The letter cautioned members against doing business with those "who use relationships of trust to promote risky or even fraudulent investment and business schemes."
Unspiritual translation: If your elders' quorum president or home teacher wants you to invest in some property he has on the moon, it's probably a good idea to refuse.
I'm paraphrasing, of course. The truth is I only started listening halfway through the letter when I caught the words "business schemes" and thought it was specifically about me getting some of my money back.
Oh, there's no risk of me being bilked out of real money by some swindling fellow Mormon. I work for a newspaper. I don't have any real money.
I'm also cynical to the point of it being a mental illness. I don't completely trust anyone, and this goes double for anyone at church.
You can holler about that all you want, but if I don't trust my grandchildren in my own home (and I don't), why would I trust you at church?
Incidentally, my skepticism isn't about Mormons or any other faith in particular. It's about environment, namely that church is the ideal place to pretend to be something you're not in order to get something you shouldn't from other people.
Think about it. The people capable of hurting us the most are precisely the people who we think won't i.e., people we trust enough to be willing to lower our guard.
Assuming that you go to church, you probably don't go thinking someone there is out to victimize you. It's church. There's a general expectation that fellow parishioners will be on the same page about being good.
Makes sense. Church is a place of community support. That's the idea, anyway. It's where you should be able to be vulnerable without fear of being eaten by your own. So you relax.
The predators recognize this as well. Church isn't the place where they go to be spiritually edified. It's just the watering hole where they lie in wait.

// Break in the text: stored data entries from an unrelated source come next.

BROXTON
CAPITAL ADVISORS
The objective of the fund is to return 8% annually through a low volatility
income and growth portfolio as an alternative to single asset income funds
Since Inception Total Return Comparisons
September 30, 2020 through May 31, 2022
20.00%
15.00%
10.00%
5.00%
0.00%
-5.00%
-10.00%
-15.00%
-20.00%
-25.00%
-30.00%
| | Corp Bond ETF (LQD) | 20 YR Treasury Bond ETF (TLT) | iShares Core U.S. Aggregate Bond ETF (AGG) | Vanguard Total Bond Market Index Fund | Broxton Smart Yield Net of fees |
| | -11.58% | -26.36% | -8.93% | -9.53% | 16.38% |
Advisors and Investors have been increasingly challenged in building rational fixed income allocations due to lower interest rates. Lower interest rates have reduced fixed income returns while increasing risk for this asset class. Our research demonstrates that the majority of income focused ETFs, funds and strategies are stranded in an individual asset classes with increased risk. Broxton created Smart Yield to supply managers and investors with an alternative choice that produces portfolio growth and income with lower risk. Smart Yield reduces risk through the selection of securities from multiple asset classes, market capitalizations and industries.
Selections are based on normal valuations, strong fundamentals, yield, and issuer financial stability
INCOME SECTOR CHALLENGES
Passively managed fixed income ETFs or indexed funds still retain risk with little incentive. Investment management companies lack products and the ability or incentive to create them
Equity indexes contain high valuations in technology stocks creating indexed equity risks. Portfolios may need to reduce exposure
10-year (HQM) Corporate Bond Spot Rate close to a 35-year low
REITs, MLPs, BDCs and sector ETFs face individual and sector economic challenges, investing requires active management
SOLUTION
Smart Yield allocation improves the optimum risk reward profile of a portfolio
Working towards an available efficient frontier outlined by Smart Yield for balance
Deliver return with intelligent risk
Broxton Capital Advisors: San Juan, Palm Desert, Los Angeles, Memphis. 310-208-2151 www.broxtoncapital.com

Still, they can't take advantage of you if they can't get you to lower your guard. At a bar or a party, they'd use tequila. At church, image and position can have the same effect.

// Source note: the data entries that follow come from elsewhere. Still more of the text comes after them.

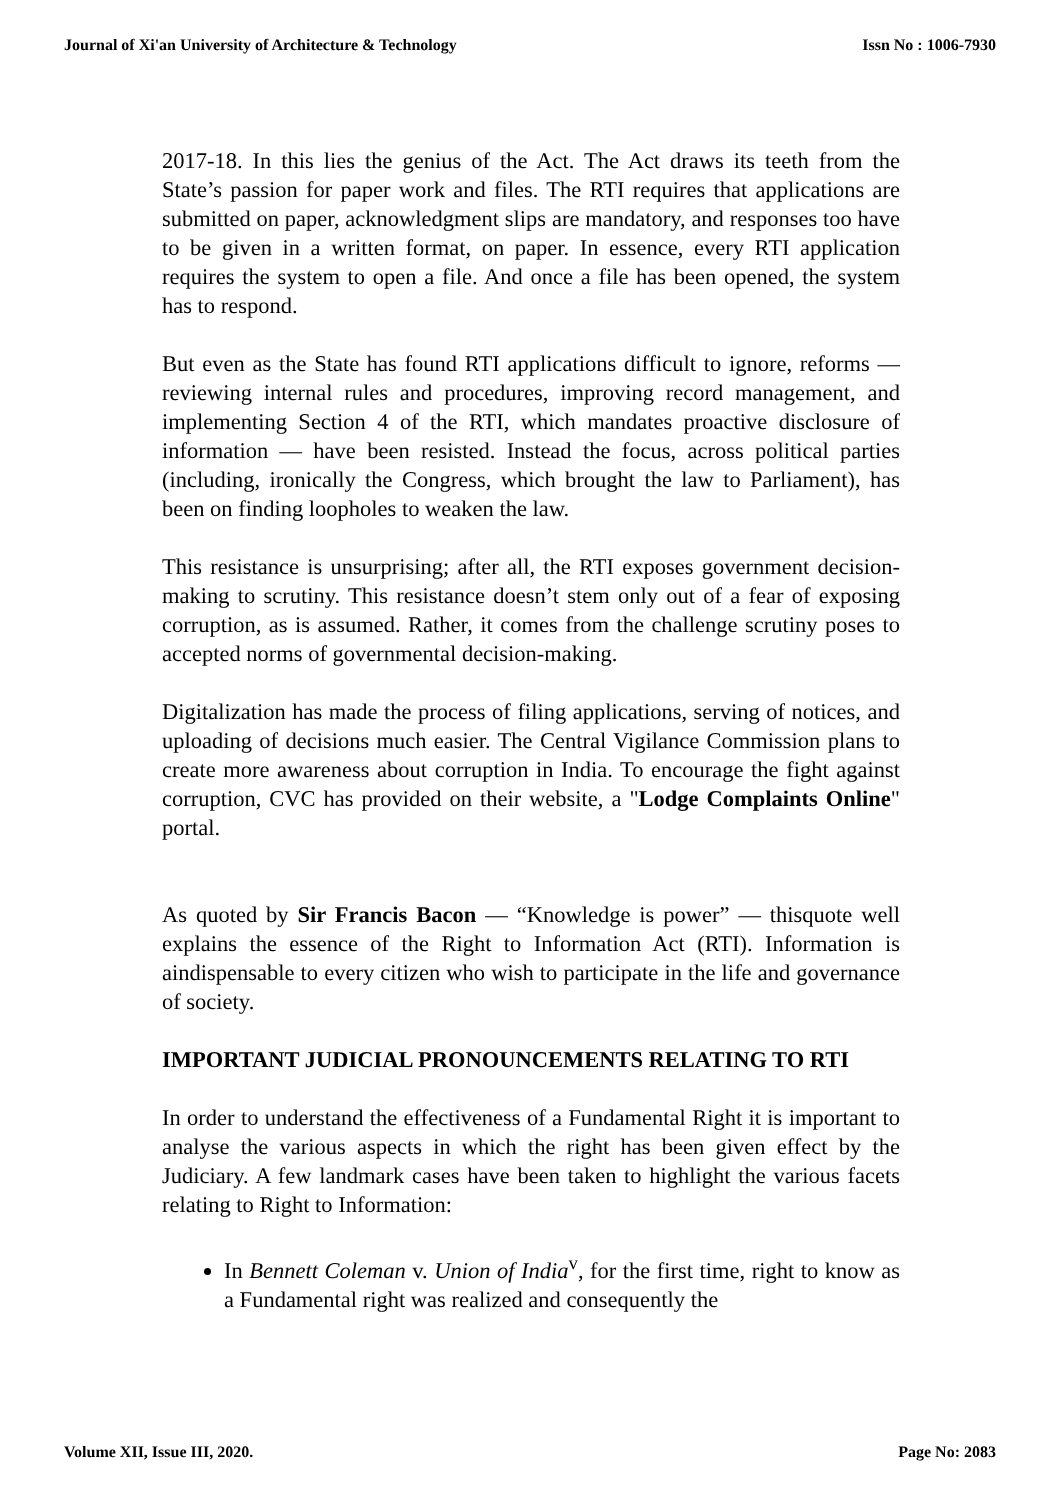Journal of Xi'an University of Architecture & Technology Issn No : 1006-7930
2017-18. In this lies the genius of the Act. The Act draws its teeth from the State’s passion for paper work and files. The RTI requires that applications are submitted on paper, acknowledgment slips are mandatory, and responses too have to be given in a written format, on paper. In essence, every RTI application requires the system to open a file. And once a file has been opened, the system has to respond.
But even as the State has found RTI applications difficult to ignore, reforms — reviewing internal rules and procedures, improving record management, and implementing Section 4 of the RTI, which mandates proactive disclosure of information — have been resisted. Instead the focus, across political parties (including, ironically the Congress, which brought the law to Parliament), has been on finding loopholes to weaken the law.
This resistance is unsurprising; after all, the RTI exposes government decision-making to scrutiny. This resistance doesn’t stem only out of a fear of exposing corruption, as is assumed. Rather, it comes from the challenge scrutiny poses to accepted norms of governmental decision-making.
Digitalization has made the process of filing applications, serving of notices, and uploading of decisions much easier. The Central Vigilance Commission plans to create more awareness about corruption in India. To encourage the fight against corruption, CVC has provided on their website, a "Lodge Complaints Online" portal.
As quoted by Sir Francis Bacon — “Knowledge is power” — thisquote well explains the essence of the Right to Information Act (RTI). Information is aindispensable to every citizen who wish to participate in the life and governance of society.
IMPORTANT JUDICIAL PRONOUNCEMENTS RELATING TO RTI
In order to understand the effectiveness of a Fundamental Right it is important to analyse the various aspects in which the right has been given effect by the Judiciary. A few landmark cases have been taken to highlight the various facets relating to Right to Information:
In Bennett Coleman v. Union of India<sup>v</sup>, for the first time, right to know as a Fundamental right was realized and consequently the
Volume XII, Issue III, 2020. Page No: 2083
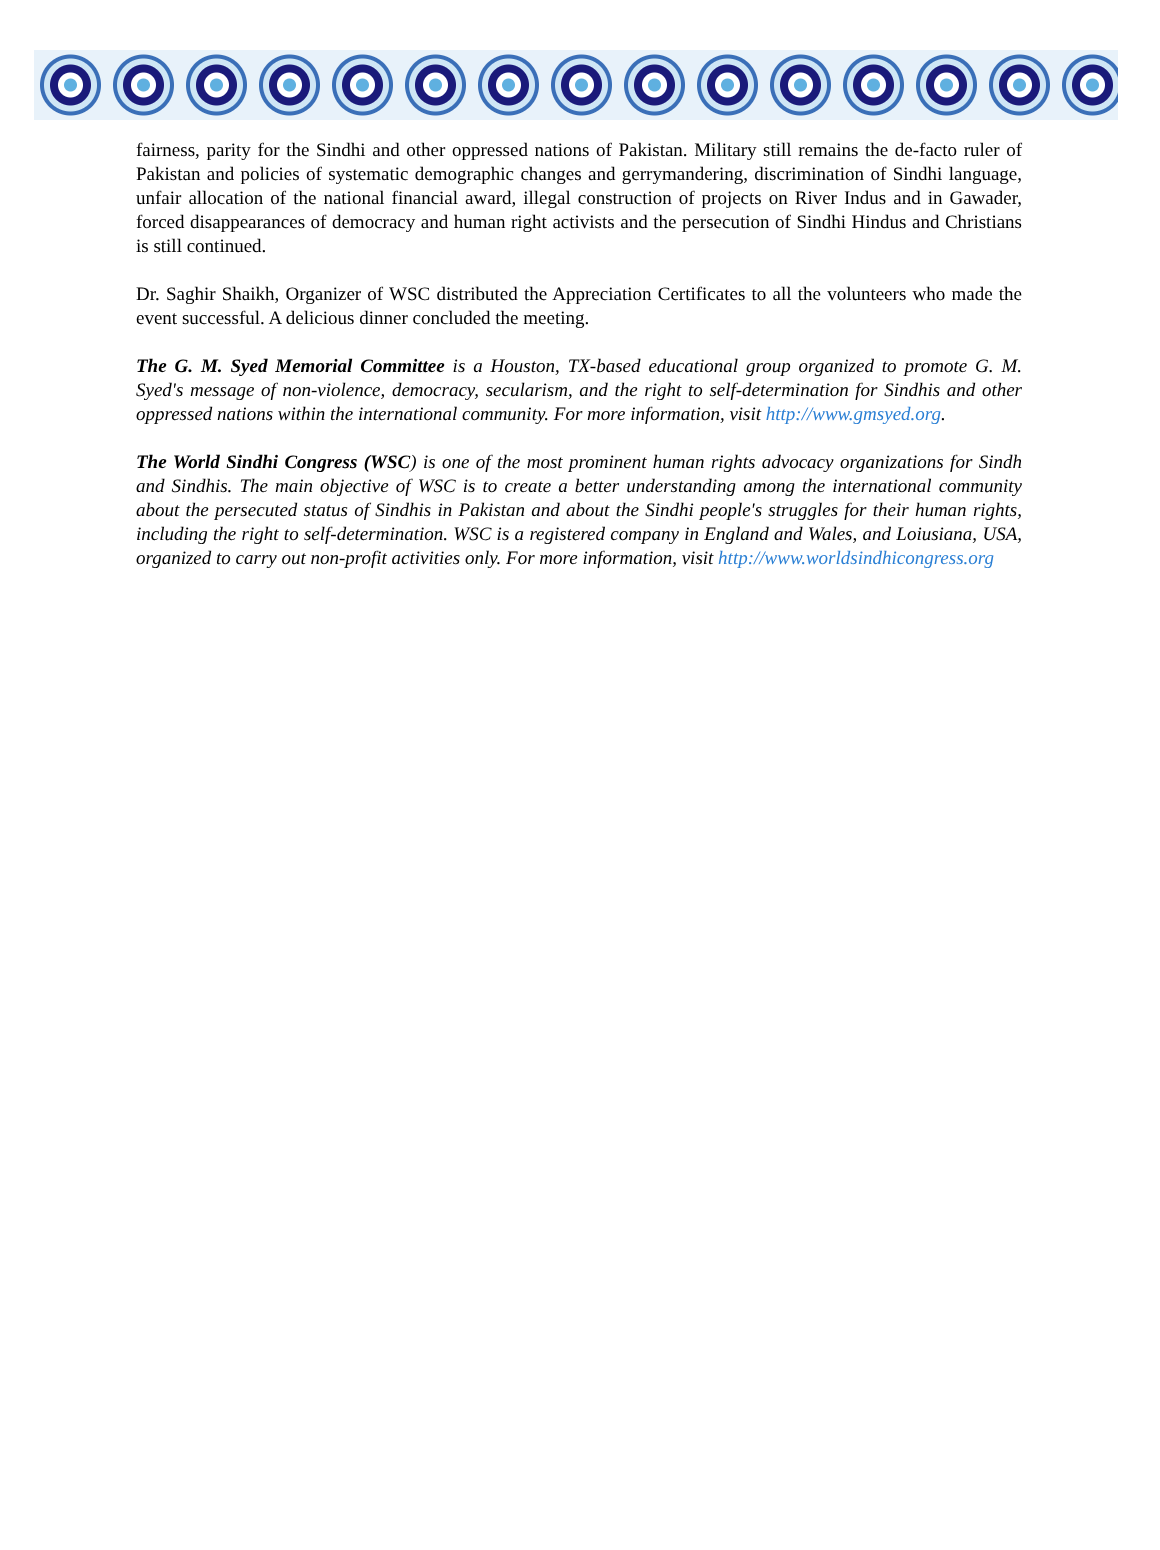fairness, parity for the Sindhi and other oppressed nations of Pakistan. Military still remains the de-facto ruler of Pakistan and policies of systematic demographic changes and gerrymandering, discrimination of Sindhi language, unfair allocation of the national financial award, illegal construction of projects on River Indus and in Gawader, forced disappearances of democracy and human right activists and the persecution of Sindhi Hindus and Christians is still continued.
Dr. Saghir Shaikh, Organizer of WSC distributed the Appreciation Certificates to all the volunteers who made the event successful. A delicious dinner concluded the meeting.
The G. M. Syed Memorial Committee is a Houston, TX-based educational group organized to promote G. M. Syed's message of non-violence, democracy, secularism, and the right to self-determination for Sindhis and other oppressed nations within the international community. For more information, visit http://www.gmsyed.org.
The World Sindhi Congress (WSC) is one of the most prominent human rights advocacy organizations for Sindh and Sindhis. The main objective of WSC is to create a better understanding among the international community about the persecuted status of Sindhis in Pakistan and about the Sindhi people's struggles for their human rights, including the right to self-determination. WSC is a registered company in England and Wales, and Loiusiana, USA, organized to carry out non-profit activities only. For more information, visit http://www.worldsindhicongress.org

You have to keep your wits about you even at church, where a statement such as "I used to be a bishop" can sometimes be a disguise for, "Psst, buddy. Check this out."
This is not to say that all business opportunities at church are deliberately evil. Since moving into the ward 10 years ago, my wife and I have shelled out countless dollars to various crazy-sounding business schemes.

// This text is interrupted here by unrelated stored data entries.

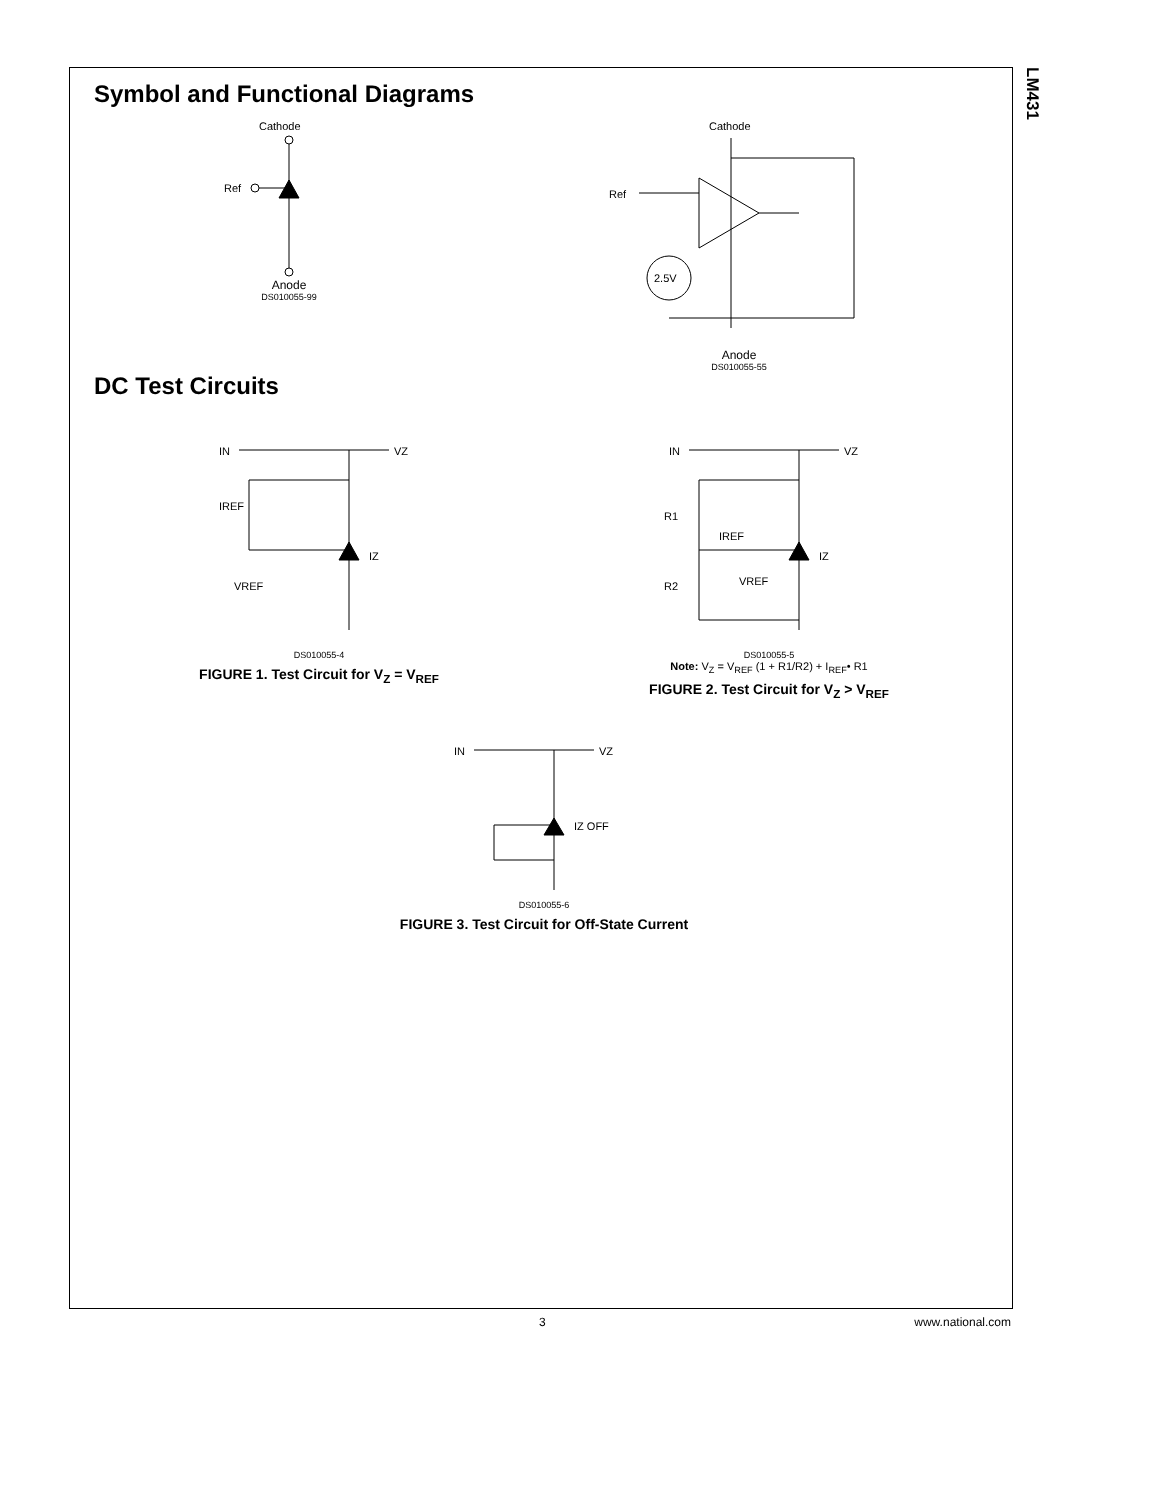LM431
Symbol and Functional Diagrams
Cathode
Ref
Anode
DS010055-99
Cathode
Ref
2.5V
Anode
DS010055-55
DC Test Circuits
IN
VZ
IREF
VREF
IZ
DS010055-4
FIGURE 1. Test Circuit for V<sub>Z</sub> = V<sub>REF</sub>
IN
VZ
R1
R2
IREF
VREF
IZ
DS010055-5
Note: V<sub>Z</sub> = V<sub>REF</sub> (1 + R1/R2) + I<sub>REF</sub>• R1
FIGURE 2. Test Circuit for V<sub>Z</sub> > V<sub>REF</sub>
IN
VZ
IZ OFF
DS010055-6
FIGURE 3. Test Circuit for Off-State Current
3 www.national.com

But it isn't nefarious business types getting our money.
It works like this. The doorbell rings and it's some kid from the ward. He or she will smile shyly and say, "Brother Kirby, can you be a sponsor for my school punchathon? It only costs 50 cents a punch."
Later you discover that whatever it was got punched 825 times. And so it goes: Friends of Scouting, football fundraising, muscular dystrophy walkathon, Save the Snakes, car wash sponsorships they keep showing up and working me.
Last time it was the bishop's daughter Adyson who wanted me to invest money in her charity trip to build a house in Mexico. She promised double my investment back in blessings if I got in on the ground floor.
No wonder I don't have any money. I fall for this sort of scheme every time.